Leveraging Taxonomy Similarity for Next Activity Prediction in Patient Treatment
Martin Kuhn, Joscha Grüger, Tobias Geyer, Ralph Bergmann
TL;DR
This work tackles the problem of predicting the next treatment step in patient care by infusing domain knowledge from medical taxonomies into predictive process monitoring. The authors introduce TS4NAP, a taxonomy similarity framework that uses ICD-10-CM and ICD-10-PCS in conjunction with bipartite graph matching to compute semantically rich similarities between patient traces and propose likely next activities. They formalize the similarity using information-content based measures (Sánchez similarity) and combine it with an order-aware weighting to produce trace-level predictions, evaluated on 36 MIMIC-IV event logs with a leave-one-out setup. Results show that taxonomy-informed predictions significantly outperform a baseline on most datasets, achieving an average similarity around 74% and promising explainability, with best cases reaching up to 97%. The study demonstrates the practical potential of domain-specific knowledge to enhance predictive accuracy and interpretability in clinical decision support, and outlines future directions including scalability, additional data sources, and integration with deep learning while preserving transparency.
Abstract
The rapid progress in modern medicine presents physicians with complex challenges when planning patient treatment.
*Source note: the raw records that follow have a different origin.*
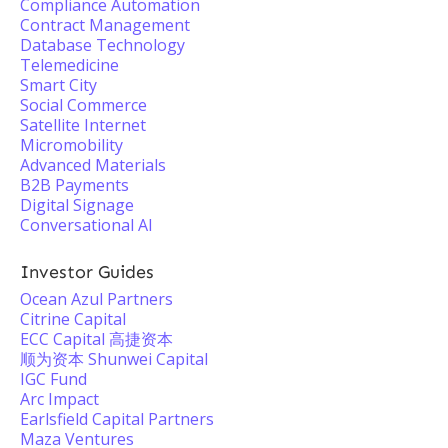
Compliance Automation
Contract Management
Database Technology
Telemedicine
Smart City
Social Commerce
Satellite Internet
Micromobility
Advanced Materials
B2B Payments
Digital Signage
Conversational AI
Investor Guides
Ocean Azul Partners
Citrine Capital
ECC Capital 高捷资本
顺为资本 Shunwei Capital
IGC Fund
Arc Impact
Earlsfield Capital Partners
Maza Ventures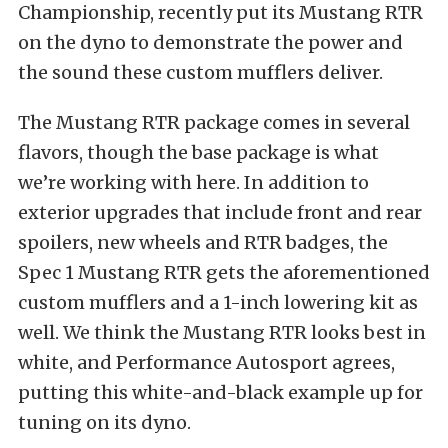
Championship, recently put its Mustang RTR
on the dyno to demonstrate the power and
the sound these custom mufflers deliver.
The Mustang RTR package comes in several
flavors, though the base package is what
we’re working with here. In addition to
exterior upgrades that include front and rear
spoilers, new wheels and RTR badges, the
Spec 1 Mustang RTR gets the aforementioned
custom mufflers and a 1-inch lowering kit as
well. We think the Mustang RTR looks best in
white, and Performance Autosport agrees,
putting this white-and-black example up for
tuning on its dyno.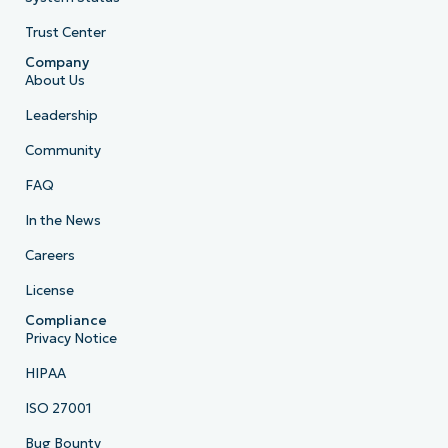
Trust Center
Company
About Us
Leadership
Community
FAQ
In the News
Careers
License
Compliance
Privacy Notice
HIPAA
ISO 27001
Bug Bounty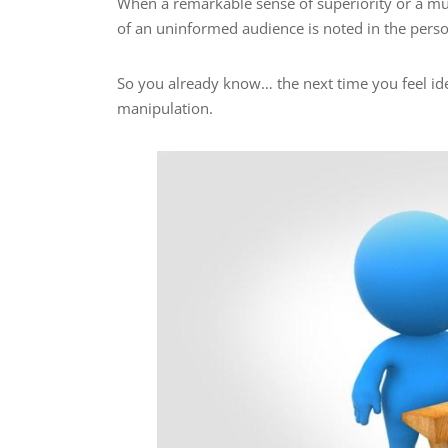
When a remarkable sense of superiority or a mu
of an uninformed audience is noted in the perso
So you already know… the next time you feel ide
manipulation.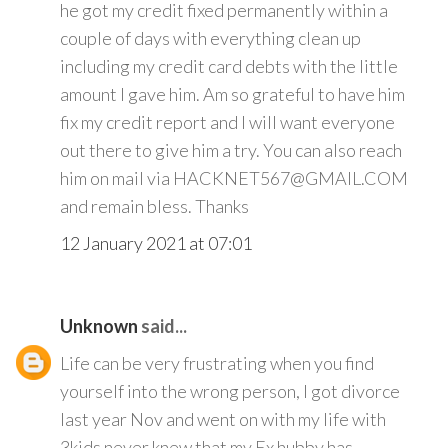
he got my credit fixed permanently within a
couple of days with everything clean up
including my credit card debts with the little
amount I gave him. Am so grateful to have him
fix my credit report and I will want everyone
out there to give him a try. You can also reach
him on mail via HACKNET567@GMAIL.COM
and remain bless. Thanks
12 January 2021 at 07:01
Unknown
said...
Life can be very frustrating when you find
yourself into the wrong person, I got divorce
last year Nov and went on with my life with
3kids never knew that my Ex hubby has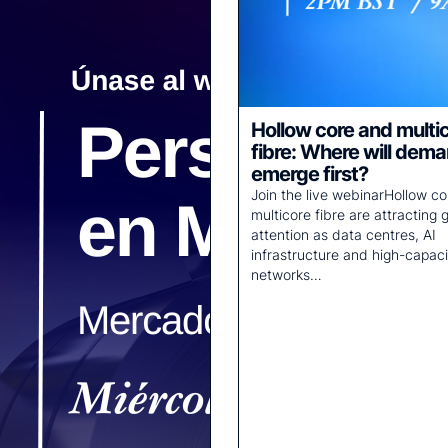
Hollow core and multi
fibre: Where will dem
emerge first?
Join the live webinarHollow c
multicore fibre are attracting 
attention as data centres, AI
infrastructure and high-capaci
networks…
Techniques from the field of Predictive Business Process Monitoring, like Next-activity-prediction (NAP) can be used as a promising technique to support physicians in treatment planning, by proposing a possible next treatment step. Existing patient data, often in the form of electronic health records, can be analyzed to recommend the next suitable step in the treatment process. However, the use of patient data poses many challenges due to its knowledge-intensive character, high variability and scarcity of medical data. To overcome these challenges, this article examines the use of the knowledge encoded in taxonomies to improve and explain the prediction of the next activity in the treatment process. This study proposes the TS4NAP approach, which uses medical taxonomies (ICD-10-CM and ICD-10-PCS) in combination with graph matching to assess the similarities of medical codes to predict the next treatment step. The effectiveness of the proposed approach will be evaluated using event logs that are derived from the MIMIC-IV dataset. The results highlight the potential of using domain-specific knowledge held in taxonomies to improve the prediction of the next activity, and thus can improve treatment planning and decision-making by making the predictions more explainable.